The safety of on-going ships is one of important concerns in the view of environment and human life. The ship in bad condition is likely to be subjected to accidental loads such as collision. Once she has one or several minor collision damages in the form of circle or ellipse, her ultimate strength under compression or tension load will be reduced. Here, it is important to evaluate the reduction ratio of ultimate strength due to the damage from safety point of view. The problem of strength reduction of a plate with cutout such as opening hole has been treated by many researchers. As a result, a closed-form formula on the reduction of ultimate strength of a plate considering the effect of several forms of cutout was suggested.

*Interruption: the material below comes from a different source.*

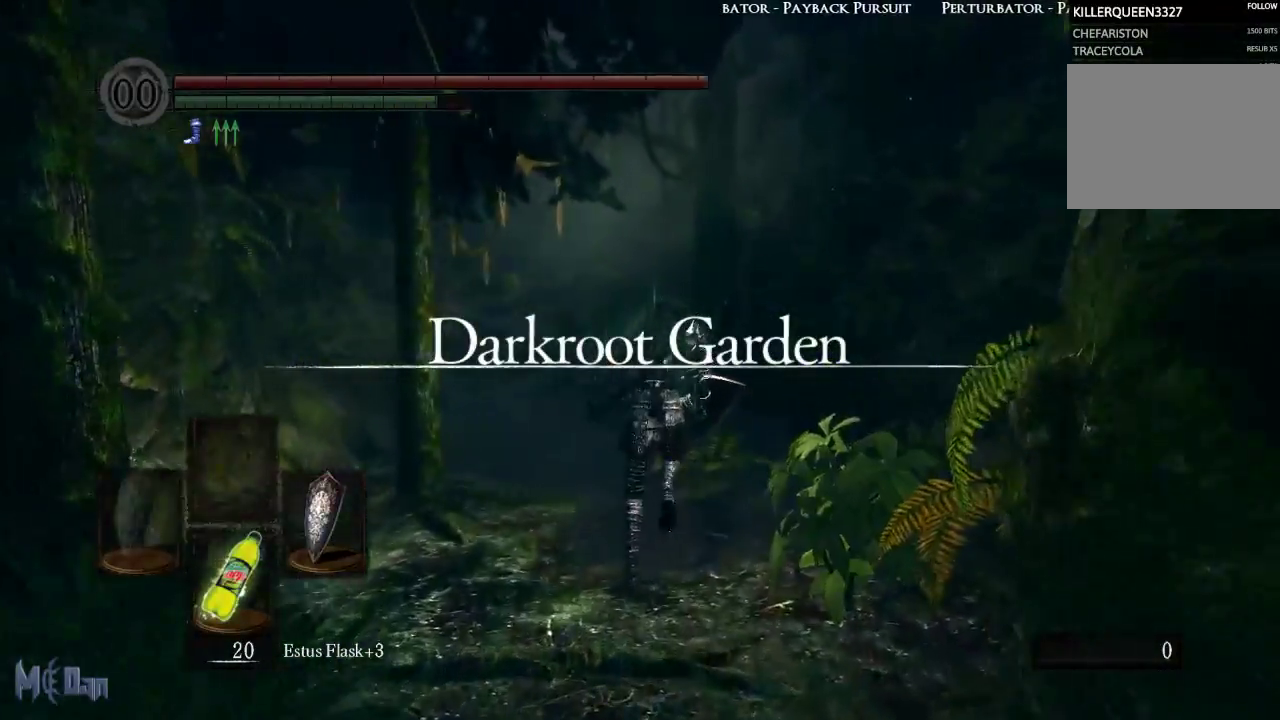
{"buttons": ["B"], "left_stick": "up", "right_stick": "center", "events": []}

However, the structure of ships is composed of a plate and a stiffener so-called a stiffened plate, and it is likely to be damaged at a plate and stiffeners together in collision. This paper is to investigate the effect of minor collision damage on ultimate strength of a stiffened plate by using numerical analysis. For this study, the shape of minor collision damage of a stiffened plate was made by using contact algorithm. The deformed shape was used as an initial shape for ultimate stress analysis. Then, a series of nonlinear FE analysis was conducted to investigate the reduction effects of ultimate strength of the stiffened plate. The boundary condition was applied as simply supported at all boundaries, and the tripping of stiffener among failure mode under compression loading was neglected. These results were settled in the form of reduction ratio between ultimate of original intact stiffened plate and that of damaged stiffened plate.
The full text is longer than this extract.